Logistics makes all this possible. A $4.3 trillion industry affecting nearly every country in the world, logistics is the network of services that supports the physical movement of goods within and across borders. It comprises an array of activities including transportation, warehousing, brokerage, express delivery, terminal operations, and even data and information management. How efficiently goods can move through these systems to their final destinations is a key determinant to a country’s trade opportunities.
“Logistics are the backbone of global trade,” notes Caroline Freund, Director, Macroeconomics, Trade & Investment Global Practice at the World Bank Group. “As supply chains become more globally dispersed, the quality of a country’s logistics services can determine whether or not it can participate in the global economy.”
Benchmarking Logistics Performance
With trade and logistics touching so many areas of an economy, it can be difficult to get a complete picture of a country’s performance. This is why the Logistics Performance Index (LPI), part of the biennial report Connecting to Compete, evaluates countries across a number of indicators. The index, which takes into account factors such as including logistics competence and skills, the quality of trade-related infrastructure, the price of international shipments, and the frequency with which shipments reach their destination on time, helps governments benchmark their progress over time and in comparison to similar countries.
Utilizing surveys of logistics professionals, the LPI offers two perspectives on a country’s performance:
The World Bank Group has been scoring countries on these issues every two years since the inaugural edition of Connecting to Compete in 2007. Consistently, high-income countries, particularly those in Western Europe, emerge as world leaders on logistics. In fact, the LPI score of high-income countries is 48% higher, on average, than low-income countries. Among the 30 top performing countries, 24 are members of the Organization for Economic Co-operation and Development (OECD).

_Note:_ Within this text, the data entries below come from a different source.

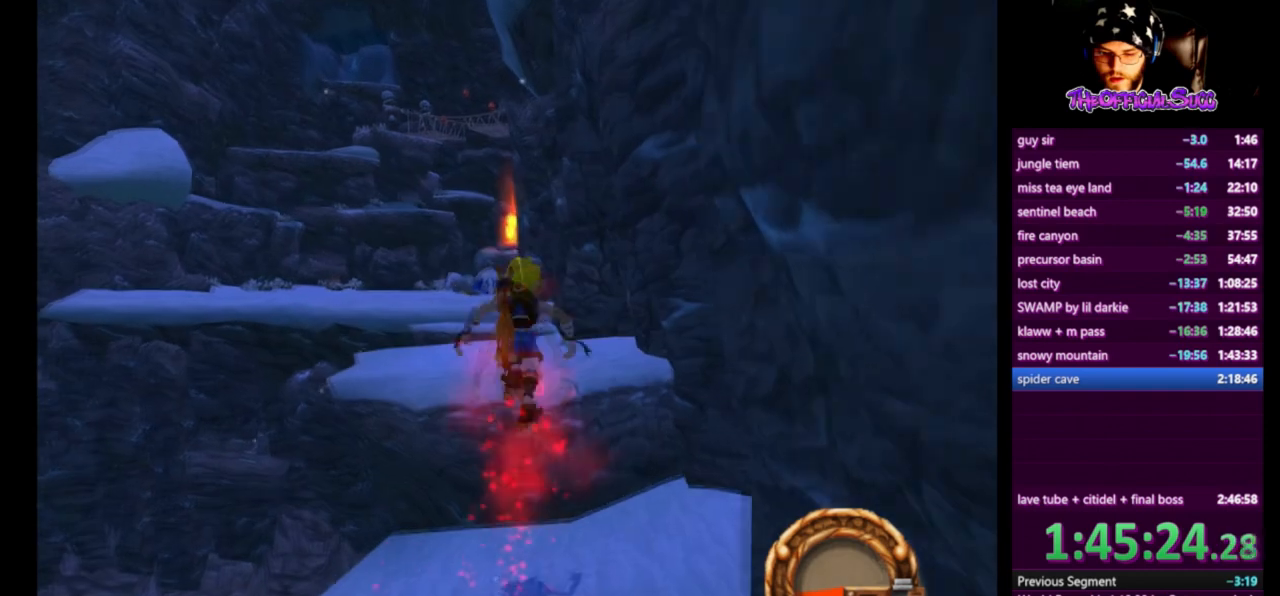
{"buttons": [], "left_stick": "up", "right_stick": "center", "events": [[125, "CROSS", "up"]]}
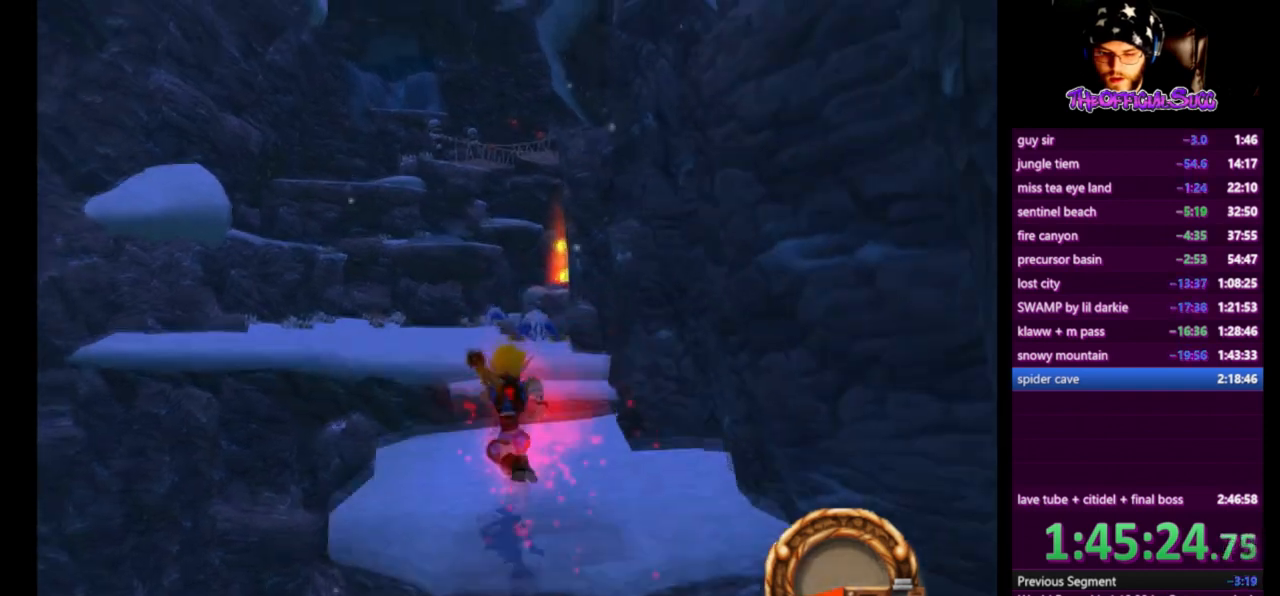
{"buttons": [], "left_stick": "up", "right_stick": "left", "events": [[125, "right_stick", "left"]]}
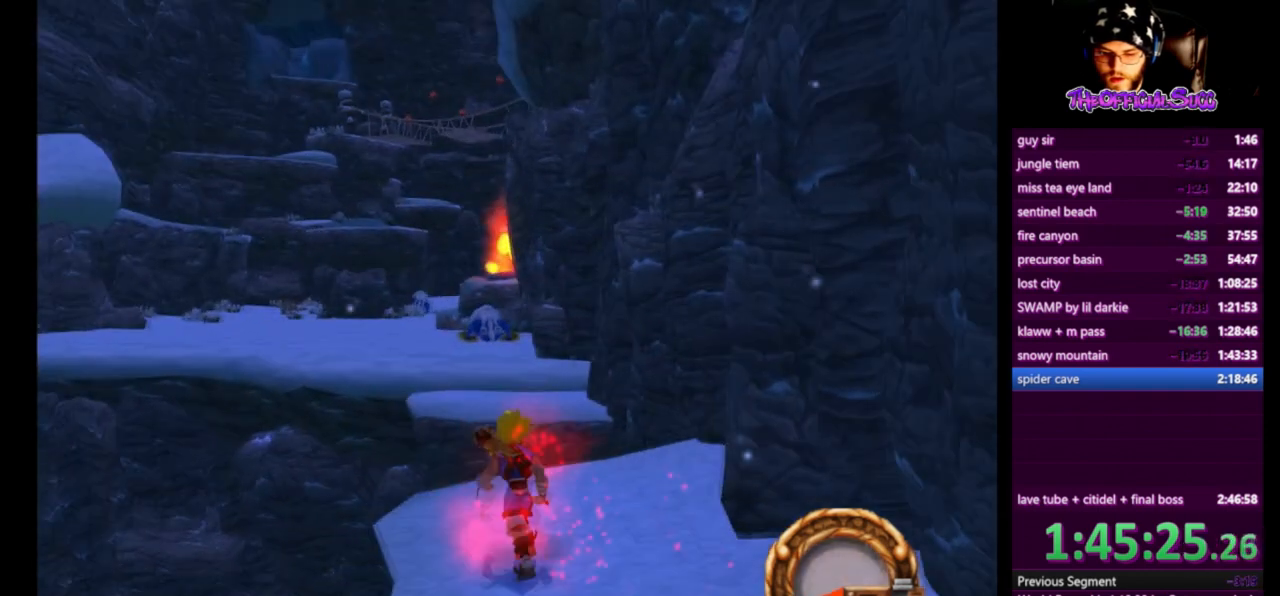
{"buttons": [], "left_stick": "up", "right_stick": "left", "events": []}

“Across the board, we have seen most countries investing in logistics-related reforms, especially in the areas of building infrastructure and facilitating trade,” explains Jean Francois-Arvis, Economist at the World Bank Group and report co-author. “Despite these efforts to modernize services, developing countries face many remaining challenges. This explains a persistent gap between high- and low-income countries in terms of logistics performance.”
But income alone is not the sole determinant of a country’s LPI score. Vietnam, Thailand, Rwanda, China and India all outperform their income groups. These countries tend to have access to sea ports or large international transportation hubs.
For individual countries, logistics performance is key to their economic growth and competitiveness. Inefficient logistics raise the cost of doing business and reduce the potential for integration with global value chains. The toll can be particularly heavy for developing countries trying to compete in the global marketplace. Governments can use the LPI to better understand the link between logistics, trade, and growth, and what policies they can enact to globally compete.